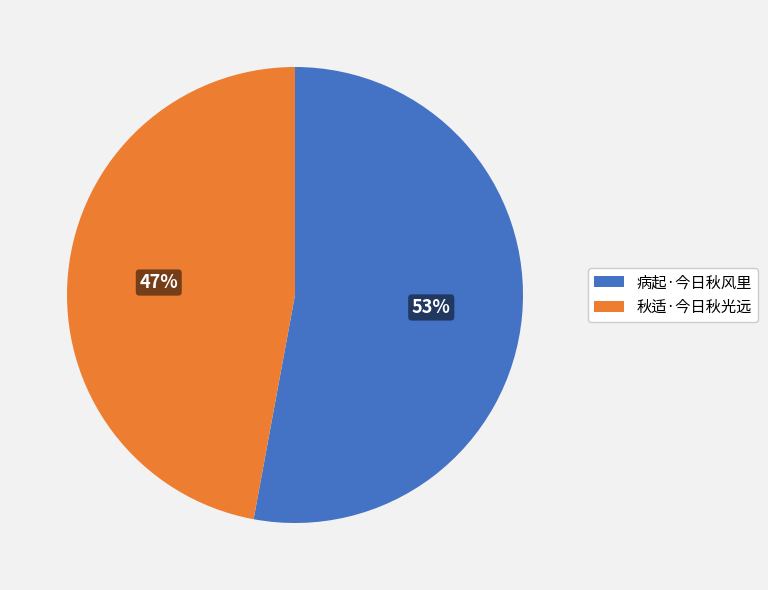

Rank the categories by value from highest to lowest.

病起·今日秋风里, 秋适·今日秋光远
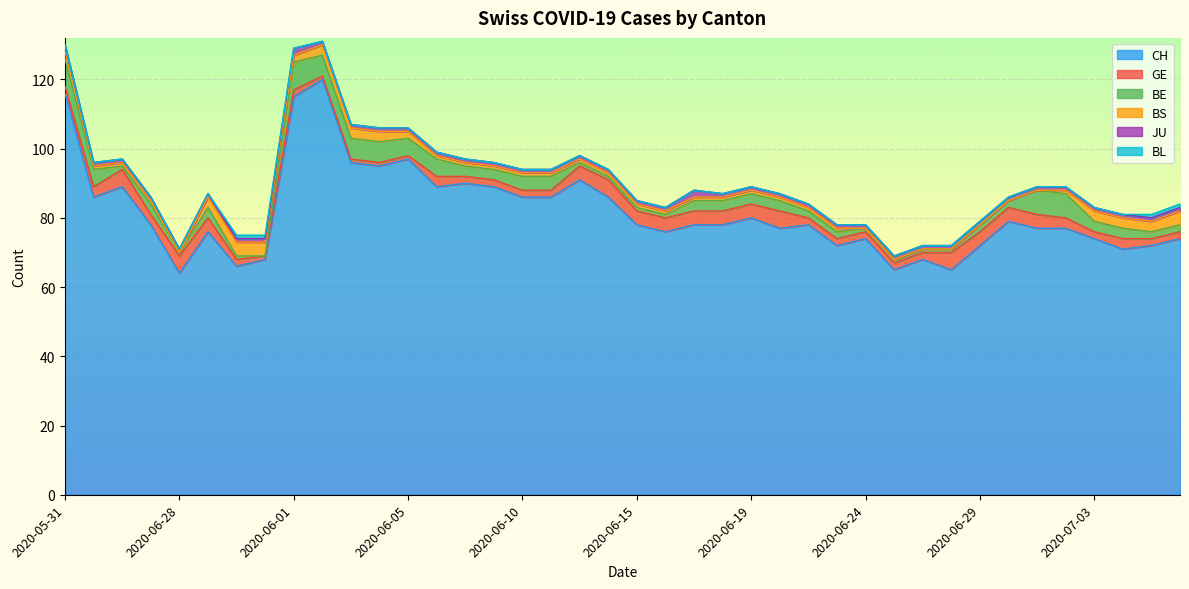

Reading right to left, extract all data points from this chart.

CH: 2020-07-07=74	2020-07-06=72	2020-07-04=71	2020-07-03=74	2020-07-02=77	2020-07-01=77	2020-06-30=79	2020-06-29=72	2020-06-27=65	2020-06-26=68	2020-06-25=65	2020-06-24=74	2020-06-23=72	2020-06-22=78	2020-06-20=77	2020-06-19=80	2020-06-18=78	2020-06-17=78	2020-06-16=76	2020-06-15=78	2020-06-13=86	2020-06-12=91	2020-06-11=86	2020-06-10=86	2020-06-09=89	2020-06-08=90	2020-06-06=89	2020-06-05=97	2020-06-04=95	2020-06-03=96	2020-06-02=120	2020-06-01=115	2020-07-09=68	2020-07-08=66	2020-07-05=76	2020-06-28=64	2020-06-21=78	2020-06-14=89	2020-06-07=86	2020-05-31=116
GE: 2020-07-07=2	2020-07-06=2	2020-07-04=3	2020-07-03=2	2020-07-02=3	2020-07-01=4	2020-06-30=4	2020-06-29=4	2020-06-27=5	2020-06-26=2	2020-06-25=2	2020-06-24=2	2020-06-23=2	2020-06-22=2	2020-06-20=5	2020-06-19=4	2020-06-18=4	2020-06-17=4	2020-06-16=4	2020-06-15=4	2020-06-13=5	2020-06-12=4	2020-06-11=2	2020-06-10=2	2020-06-09=2	2020-06-08=2	2020-06-06=3	2020-06-05=1	2020-06-04=1	2020-06-03=1	2020-06-02=1	2020-06-01=2	2020-07-09=1	2020-07-08=2	2020-07-05=4	2020-06-28=5	2020-06-21=3	2020-06-14=5	2020-06-07=3	2020-05-31=2
BE: 2020-07-07=2	2020-07-06=2	2020-07-04=3	2020-07-03=3	2020-07-02=7	2020-07-01=7	2020-06-30=2	2020-06-29=2	2020-06-27=1	2020-06-26=1	2020-06-25=1	2020-06-24=1	2020-06-23=2	2020-06-22=2	2020-06-20=3	2020-06-19=3	2020-06-18=3	2020-06-17=3	2020-06-16=1	2020-06-15=1	2020-06-13=1	2020-06-12=1	2020-06-11=4	2020-06-10=4	2020-06-09=3	2020-06-08=3	2020-06-06=5	2020-06-05=5	2020-06-04=6	2020-06-03=6	2020-06-02=6	2020-06-01=8	2020-07-09=0	2020-07-08=1	2020-07-05=3	2020-06-28=1	2020-06-21=3	2020-06-14=1	2020-06-07=5	2020-05-31=8
BS: 2020-07-07=4	2020-07-06=3	2020-07-04=3	2020-07-03=3	2020-07-02=1	2020-07-01=0	2020-06-30=0	2020-06-29=0	2020-06-27=0	2020-06-26=0	2020-06-25=0	2020-06-24=0	2020-06-23=1	2020-06-22=1	2020-06-20=1	2020-06-19=1	2020-06-18=1	2020-06-17=1	2020-06-16=1	2020-06-15=1	2020-06-13=1	2020-06-12=1	2020-06-11=1	2020-06-10=1	2020-06-09=1	2020-06-08=1	2020-06-06=1	2020-06-05=2	2020-06-04=3	2020-06-03=3	2020-06-02=3	2020-06-01=2	2020-07-09=4	2020-07-08=4	2020-07-05=3	2020-06-28=0	2020-06-21=1	2020-06-14=1	2020-06-07=1	2020-05-31=2
JU: 2020-07-07=1	2020-07-06=1	2020-07-04=1	2020-07-03=1	2020-07-02=1	2020-07-01=1	2020-06-30=1	2020-06-29=1	2020-06-27=1	2020-06-26=1	2020-06-25=1	2020-06-24=1	2020-06-23=1	2020-06-22=1	2020-06-20=1	2020-06-19=1	2020-06-18=1	2020-06-17=2	2020-06-16=1	2020-06-15=1	2020-06-13=1	2020-06-12=1	2020-06-11=1	2020-06-10=1	2020-06-09=1	2020-06-08=1	2020-06-06=1	2020-06-05=1	2020-06-04=1	2020-06-03=1	2020-06-02=1	2020-06-01=2	2020-07-09=1	2020-07-08=1	2020-07-05=1	2020-06-28=1	2020-06-21=1	2020-06-14=1	2020-06-07=1	2020-05-31=2
BL: 2020-07-07=1	2020-07-06=1	2020-07-04=0	2020-07-03=0	2020-07-02=0	2020-07-01=0	2020-06-30=0	2020-06-29=0	2020-06-27=0	2020-06-26=0	2020-06-25=0	2020-06-24=0	2020-06-23=0	2020-06-22=0	2020-06-20=0	2020-06-19=0	2020-06-18=0	2020-06-17=0	2020-06-16=0	2020-06-15=0	2020-06-13=0	2020-06-12=0	2020-06-11=0	2020-06-10=0	2020-06-09=0	2020-06-08=0	2020-06-06=0	2020-06-05=0	2020-06-04=0	2020-06-03=0	2020-06-02=0	2020-06-01=0	2020-07-09=1	2020-07-08=1	2020-07-05=0	2020-06-28=0	2020-06-21=0	2020-06-14=0	2020-06-07=0	2020-05-31=0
▬▬▬▬▬▬▬▬▬▬
■ WHAT YOU NEED TO DO
Output every line of the entries above as a numbered list, skipping blank lines. Leave out the pictures.

■ EXERCISE RESPONSE
1. Rank the categories by value from highest to lowest.
2. 病起·今日秋风里, 秋适·今日秋光远
3. Reading right to left, extract all data points from this chart.
4. CH: 2020-07-07=74	2020-07-06=72	2020-07-04=71	2020-07-03=74	2020-07-02=77	2020-07-01=77	2020-06-30=79	2020-06-29=72	2020-06-27=65	2020-06-26=68	2020-06-25=65	2020-06-24=74	2020-06-23=72	2020-06-22=78	2020-06-20=77	2020-06-19=80	2020-06-18=78	2020-06-17=78	2020-06-16=76	2020-06-15=78	2020-06-13=86	2020-06-12=91	2020-06-11=86	2020-06-10=86	2020-06-09=89	2020-06-08=90	2020-06-06=89	2020-06-05=97	2020-06-04=95	2020-06-03=96	2020-06-02=120	2020-06-01=115	2020-07-09=68	2020-07-08=66	2020-07-05=76	2020-06-28=64	2020-06-21=78	2020-06-14=89	2020-06-07=86	2020-05-31=116
5. GE: 2020-07-07=2	2020-07-06=2	2020-07-04=3	2020-07-03=2	2020-07-02=3	2020-07-01=4	2020-06-30=4	2020-06-29=4	2020-06-27=5	2020-06-26=2	2020-06-25=2	2020-06-24=2	2020-06-23=2	2020-06-22=2	2020-06-20=5	2020-06-19=4	2020-06-18=4	2020-06-17=4	2020-06-16=4	2020-06-15=4	2020-06-13=5	2020-06-12=4	2020-06-11=2	2020-06-10=2	2020-06-09=2	2020-06-08=2	2020-06-06=3	2020-06-05=1	2020-06-04=1	2020-06-03=1	2020-06-02=1	2020-06-01=2	2020-07-09=1	2020-07-08=2	2020-07-05=4	2020-06-28=5	2020-06-21=3	2020-06-14=5	2020-06-07=3	2020-05-31=2
6. BE: 2020-07-07=2	2020-07-06=2	2020-07-04=3	2020-07-03=3	2020-07-02=7	2020-07-01=7	2020-06-30=2	2020-06-29=2	2020-06-27=1	2020-06-26=1	2020-06-25=1	2020-06-24=1	2020-06-23=2	2020-06-22=2	2020-06-20=3	2020-06-19=3	2020-06-18=3	2020-06-17=3	2020-06-16=1	2020-06-15=1	2020-06-13=1	2020-06-12=1	2020-06-11=4	2020-06-10=4	2020-06-09=3	2020-06-08=3	2020-06-06=5	2020-06-05=5	2020-06-04=6	2020-06-03=6	2020-06-02=6	2020-06-01=8	2020-07-09=0	2020-07-08=1	2020-07-05=3	2020-06-28=1	2020-06-21=3	2020-06-14=1	2020-06-07=5	2020-05-31=8
7. BS: 2020-07-07=4	2020-07-06=3	2020-07-04=3	2020-07-03=3	2020-07-02=1	2020-07-01=0	2020-06-30=0	2020-06-29=0	2020-06-27=0	2020-06-26=0	2020-06-25=0	2020-06-24=0	2020-06-23=1	2020-06-22=1	2020-06-20=1	2020-06-19=1	2020-06-18=1	2020-06-17=1	2020-06-16=1	2020-06-15=1	2020-06-13=1	2020-06-12=1	2020-06-11=1	2020-06-10=1	2020-06-09=1	2020-06-08=1	2020-06-06=1	2020-06-05=2	2020-06-04=3	2020-06-03=3	2020-06-02=3	2020-06-01=2	2020-07-09=4	2020-07-08=4	2020-07-05=3	2020-06-28=0	2020-06-21=1	2020-06-14=1	2020-06-07=1	2020-05-31=2
8. JU: 2020-07-07=1	2020-07-06=1	2020-07-04=1	2020-07-03=1	2020-07-02=1	2020-07-01=1	2020-06-30=1	2020-06-29=1	2020-06-27=1	2020-06-26=1	2020-06-25=1	2020-06-24=1	2020-06-23=1	2020-06-22=1	2020-06-20=1	2020-06-19=1	2020-06-18=1	2020-06-17=2	2020-06-16=1	2020-06-15=1	2020-06-13=1	2020-06-12=1	2020-06-11=1	2020-06-10=1	2020-06-09=1	2020-06-08=1	2020-06-06=1	2020-06-05=1	2020-06-04=1	2020-06-03=1	2020-06-02=1	2020-06-01=2	2020-07-09=1	2020-07-08=1	2020-07-05=1	2020-06-28=1	2020-06-21=1	2020-06-14=1	2020-06-07=1	2020-05-31=2
9. BL: 2020-07-07=1	2020-07-06=1	2020-07-04=0	2020-07-03=0	2020-07-02=0	2020-07-01=0	2020-06-30=0	2020-06-29=0	2020-06-27=0	2020-06-26=0	2020-06-25=0	2020-06-24=0	2020-06-23=0	2020-06-22=0	2020-06-20=0	2020-06-19=0	2020-06-18=0	2020-06-17=0	2020-06-16=0	2020-06-15=0	2020-06-13=0	2020-06-12=0	2020-06-11=0	2020-06-10=0	2020-06-09=0	2020-06-08=0	2020-06-06=0	2020-06-05=0	2020-06-04=0	2020-06-03=0	2020-06-02=0	2020-06-01=0	2020-07-09=1	2020-07-08=1	2020-07-05=0	2020-06-28=0	2020-06-21=0	2020-06-14=0	2020-06-07=0	2020-05-31=0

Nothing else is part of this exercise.